Apple's edge has always been in design. The biggest draw for most Apple fanatics is how sleek and beautiful their products are. Apple is always looking for new ways to improve the user experience, without ever skimping on quality or aesthetics.

Apple only has the rabid fans they do, because of their consistency in quality. Apple fans can trust that they should get excited about the company's next big product launch. The company may not always be the first to introduce new technology, like MP3 players, touch-screen phones or tablet PCs, but they are consistently able to bring their irresistible Apple flavor to each device, and can usually popularize the technology better than any of their competition.

Up until recently, Apple's innovative design came at a high cost, a barrier which many consumers could not surmount.

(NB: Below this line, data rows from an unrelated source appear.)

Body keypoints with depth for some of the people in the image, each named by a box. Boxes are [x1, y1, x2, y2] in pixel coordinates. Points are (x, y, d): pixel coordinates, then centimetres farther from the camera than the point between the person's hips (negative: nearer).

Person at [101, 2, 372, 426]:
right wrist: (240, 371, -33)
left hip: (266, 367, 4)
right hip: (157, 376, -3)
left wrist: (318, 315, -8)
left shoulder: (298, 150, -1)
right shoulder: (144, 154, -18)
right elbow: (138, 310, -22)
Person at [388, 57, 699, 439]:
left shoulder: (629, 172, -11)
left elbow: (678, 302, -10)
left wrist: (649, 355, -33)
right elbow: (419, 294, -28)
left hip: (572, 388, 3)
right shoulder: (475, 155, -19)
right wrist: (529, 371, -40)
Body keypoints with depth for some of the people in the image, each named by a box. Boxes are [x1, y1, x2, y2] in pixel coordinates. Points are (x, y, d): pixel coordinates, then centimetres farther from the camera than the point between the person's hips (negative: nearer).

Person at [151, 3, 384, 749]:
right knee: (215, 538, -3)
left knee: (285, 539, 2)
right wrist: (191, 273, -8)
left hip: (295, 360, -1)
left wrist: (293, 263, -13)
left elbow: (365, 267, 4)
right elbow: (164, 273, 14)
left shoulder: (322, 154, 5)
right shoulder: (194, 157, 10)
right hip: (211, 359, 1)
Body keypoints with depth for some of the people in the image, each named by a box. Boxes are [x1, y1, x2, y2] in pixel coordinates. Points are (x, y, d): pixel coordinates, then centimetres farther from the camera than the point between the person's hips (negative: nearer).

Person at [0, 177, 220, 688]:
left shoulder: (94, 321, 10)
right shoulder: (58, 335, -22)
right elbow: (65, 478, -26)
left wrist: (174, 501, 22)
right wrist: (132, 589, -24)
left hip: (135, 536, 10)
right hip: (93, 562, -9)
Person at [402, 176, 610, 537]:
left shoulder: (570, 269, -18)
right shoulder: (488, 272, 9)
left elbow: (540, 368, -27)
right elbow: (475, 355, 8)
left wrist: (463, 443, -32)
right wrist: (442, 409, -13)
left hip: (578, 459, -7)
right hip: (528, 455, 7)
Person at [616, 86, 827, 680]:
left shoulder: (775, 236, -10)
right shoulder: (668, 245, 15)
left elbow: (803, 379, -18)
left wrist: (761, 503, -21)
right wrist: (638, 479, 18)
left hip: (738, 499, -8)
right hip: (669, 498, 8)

However, the market tides have changed, and Apple's products are not only surpassing its competition in design, but now also in price. Analysts suggest that Apple is using its considerable manufacturing weight to cut cost for parts.

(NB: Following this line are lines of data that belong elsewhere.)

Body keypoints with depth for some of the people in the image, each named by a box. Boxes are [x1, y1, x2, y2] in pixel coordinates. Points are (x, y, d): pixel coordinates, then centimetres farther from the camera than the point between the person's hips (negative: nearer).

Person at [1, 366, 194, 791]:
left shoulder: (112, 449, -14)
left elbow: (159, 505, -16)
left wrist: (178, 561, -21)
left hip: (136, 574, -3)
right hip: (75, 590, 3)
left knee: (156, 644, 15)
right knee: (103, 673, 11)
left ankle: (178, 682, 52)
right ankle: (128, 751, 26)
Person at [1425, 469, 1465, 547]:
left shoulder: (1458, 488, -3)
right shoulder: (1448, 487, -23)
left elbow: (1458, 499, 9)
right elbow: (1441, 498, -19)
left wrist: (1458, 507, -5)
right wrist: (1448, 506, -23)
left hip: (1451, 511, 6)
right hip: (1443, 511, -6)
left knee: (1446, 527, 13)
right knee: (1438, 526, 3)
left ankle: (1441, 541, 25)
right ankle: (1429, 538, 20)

In 2005, the company struck a $1.25 billion deal with manufacturers to secure flash memory chips for its iPods and upcoming devices. They recently locked in a similar deal with manufacturers of the thin, durable aluminum chassis for their popular MacBook Air. With a reported value of $82 billion in cash and securities, it's not surprising that Apple is cornering the manufacturing market.

One example of of the price gap closing is with one of Apple's most popular products, the iPhone. The latest version of the Apple smart phone, the iPhone 4S, was available to the public for $199 and a two-year service contract with the carrier of their choice. It's not exactly a bargain, and there are certainly less expensive smart phones available to consumers, but those devices tend to have less features and/or use older technology.

Comparable smart phones couldn't quite meet the $199 price tag of Apple's latest device. The T-Mobile Samsung Galaxy SII came in close second, at $230 with a two-year contract. At $260 and a two-year service contract, buyers could get their hands on an HTC Amaze 4G, also from T-Mobile. Alternatively, Verizon Wireless is offering their Motorola Droid Bionic with a two-year service contract for a whopping $300.

The MacBook Air is another example where Apple is giving its competition a run for their money. The MacBook Air was one of the most innovative pieces of technology Apple has released to date. The notebook is incredibly thin and light in weight, due to the unique material used and simple design.

This notebook also stands apart as one of the most durable portable PCs on the market. It uses stationary flash memory, as opposed to the traditional spinning hard-drive, which means less chance of parts breaking.

The 11-inch MacBook Air starts at a mere $999. Like the iPod, a large part of the reason Apple is able to offer this notebook for such a low price, is that the company cornered the market on the type of material used to build the ultra-thin casing of the notebook. On October 11, 2011, a Taiwanese computer company, called Asus introduced a comparable Windows-based ultra-thin notebook, but were unable to undercut Apple's prices.

The Asus notebook is available for $999, the same cost of the MacBook Air. Only one notebook manufacturer has been able to offer a similar product at a lower price. At $899, Acer has developed an ultra-thin, lightweight notebook, which actually has a bigger screen than the MacBook Air, called the Aspire S series.